SET PROBLEM
Repeat every line of the listing below word for word, keeping the order unchanged.

Start

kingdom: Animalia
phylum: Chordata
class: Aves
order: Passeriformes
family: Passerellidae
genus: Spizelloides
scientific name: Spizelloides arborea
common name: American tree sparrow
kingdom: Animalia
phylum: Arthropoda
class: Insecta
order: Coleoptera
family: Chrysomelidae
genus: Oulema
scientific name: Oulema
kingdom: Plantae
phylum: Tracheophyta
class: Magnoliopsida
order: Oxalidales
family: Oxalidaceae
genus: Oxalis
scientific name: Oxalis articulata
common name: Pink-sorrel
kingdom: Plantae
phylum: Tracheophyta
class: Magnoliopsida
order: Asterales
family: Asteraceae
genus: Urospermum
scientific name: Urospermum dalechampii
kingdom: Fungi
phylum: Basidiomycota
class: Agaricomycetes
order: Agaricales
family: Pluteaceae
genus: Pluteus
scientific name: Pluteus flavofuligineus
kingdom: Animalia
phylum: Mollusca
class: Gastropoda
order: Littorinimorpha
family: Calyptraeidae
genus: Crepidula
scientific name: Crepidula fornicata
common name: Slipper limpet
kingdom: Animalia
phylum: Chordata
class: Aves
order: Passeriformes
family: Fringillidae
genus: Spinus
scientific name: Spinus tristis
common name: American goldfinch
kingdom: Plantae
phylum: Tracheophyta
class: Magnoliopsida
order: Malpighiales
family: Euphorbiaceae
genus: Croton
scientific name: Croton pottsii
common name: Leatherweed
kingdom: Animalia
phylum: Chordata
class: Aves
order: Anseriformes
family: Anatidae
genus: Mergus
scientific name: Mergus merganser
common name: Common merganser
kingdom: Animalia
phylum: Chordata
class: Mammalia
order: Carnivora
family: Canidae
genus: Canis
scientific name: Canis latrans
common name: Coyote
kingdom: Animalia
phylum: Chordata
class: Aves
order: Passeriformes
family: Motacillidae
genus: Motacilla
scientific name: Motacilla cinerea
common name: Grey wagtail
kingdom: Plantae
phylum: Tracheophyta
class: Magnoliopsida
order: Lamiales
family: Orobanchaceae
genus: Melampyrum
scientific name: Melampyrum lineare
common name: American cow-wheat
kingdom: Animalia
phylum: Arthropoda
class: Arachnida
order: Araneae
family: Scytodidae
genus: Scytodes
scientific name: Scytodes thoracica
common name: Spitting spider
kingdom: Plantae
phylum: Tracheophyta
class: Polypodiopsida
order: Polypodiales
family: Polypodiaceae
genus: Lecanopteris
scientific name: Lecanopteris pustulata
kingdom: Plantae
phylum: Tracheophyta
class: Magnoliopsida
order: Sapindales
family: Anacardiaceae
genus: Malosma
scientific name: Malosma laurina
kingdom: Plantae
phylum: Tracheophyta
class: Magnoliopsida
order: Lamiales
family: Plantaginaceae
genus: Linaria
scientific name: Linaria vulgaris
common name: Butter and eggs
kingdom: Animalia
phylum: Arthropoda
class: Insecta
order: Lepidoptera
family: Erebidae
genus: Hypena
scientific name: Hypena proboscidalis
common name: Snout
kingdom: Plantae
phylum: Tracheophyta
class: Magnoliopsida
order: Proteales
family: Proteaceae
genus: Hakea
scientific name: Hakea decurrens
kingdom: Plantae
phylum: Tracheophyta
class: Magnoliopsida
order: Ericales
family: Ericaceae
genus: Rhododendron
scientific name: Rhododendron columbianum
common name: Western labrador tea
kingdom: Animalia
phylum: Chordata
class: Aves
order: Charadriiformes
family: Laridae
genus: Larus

End

EXERCISE OUTPUT
kingdom: Animalia
phylum: Chordata
class: Aves
order: Passeriformes
family: Passerellidae
genus: Spizelloides
scientific name: Spizelloides arborea
common name: American tree sparrow
kingdom: Animalia
phylum: Arthropoda
class: Insecta
order: Coleoptera
family: Chrysomelidae
genus: Oulema
scientific name: Oulema
kingdom: Plantae
phylum: Tracheophyta
class: Magnoliopsida
order: Oxalidales
family: Oxalidaceae
genus: Oxalis
scientific name: Oxalis articulata
common name: Pink-sorrel
kingdom: Plantae
phylum: Tracheophyta
class: Magnoliopsida
order: Asterales
family: Asteraceae
genus: Urospermum
scientific name: Urospermum dalechampii
kingdom: Fungi
phylum: Basidiomycota
class: Agaricomycetes
order: Agaricales
family: Pluteaceae
genus: Pluteus
scientific name: Pluteus flavofuligineus
kingdom: Animalia
phylum: Mollusca
class: Gastropoda
order: Littorinimorpha
family: Calyptraeidae
genus: Crepidula
scientific name: Crepidula fornicata
common name: Slipper limpet
kingdom: Animalia
phylum: Chordata
class: Aves
order: Passeriformes
family: Fringillidae
genus: Spinus
scientific name: Spinus tristis
common name: American goldfinch
kingdom: Plantae
phylum: Tracheophyta
class: Magnoliopsida
order: Malpighiales
family: Euphorbiaceae
genus: Croton
scientific name: Croton pottsii
common name: Leatherweed
kingdom: Animalia
phylum: Chordata
class: Aves
order: Anseriformes
family: Anatidae
genus: Mergus
scientific name: Mergus merganser
common name: Common merganser
kingdom: Animalia
phylum: Chordata
class: Mammalia
order: Carnivora
family: Canidae
genus: Canis
scientific name: Canis latrans
common name: Coyote
kingdom: Animalia
phylum: Chordata
class: Aves
order: Passeriformes
family: Motacillidae
genus: Motacilla
scientific name: Motacilla cinerea
common name: Grey wagtail
kingdom: Plantae
phylum: Tracheophyta
class: Magnoliopsida
order: Lamiales
family: Orobanchaceae
genus: Melampyrum
scientific name: Melampyrum lineare
common name: American cow-wheat
kingdom: Animalia
phylum: Arthropoda
class: Arachnida
order: Araneae
family: Scytodidae
genus: Scytodes
scientific name: Scytodes thoracica
common name: Spitting spider
kingdom: Plantae
phylum: Tracheophyta
class: Polypodiopsida
order: Polypodiales
family: Polypodiaceae
genus: Lecanopteris
scientific name: Lecanopteris pustulata
kingdom: Plantae
phylum: Tracheophyta
class: Magnoliopsida
order: Sapindales
family: Anacardiaceae
genus: Malosma
scientific name: Malosma laurina
kingdom: Plantae
phylum: Tracheophyta
class: Magnoliopsida
order: Lamiales
family: Plantaginaceae
genus: Linaria
scientific name: Linaria vulgaris
common name: Butter and eggs
kingdom: Animalia
phylum: Arthropoda
class: Insecta
order: Lepidoptera
family: Erebidae
genus: Hypena
scientific name: Hypena proboscidalis
common name: Snout
kingdom: Plantae
phylum: Tracheophyta
class: Magnoliopsida
order: Proteales
family: Proteaceae
genus: Hakea
scientific name: Hakea decurrens
kingdom: Plantae
phylum: Tracheophyta
class: Magnoliopsida
order: Ericales
family: Ericaceae
genus: Rhododendron
scientific name: Rhododendron columbianum
common name: Western labrador tea
kingdom: Animalia
phylum: Chordata
class: Aves
order: Charadriiformes
family: Laridae
genus: Larus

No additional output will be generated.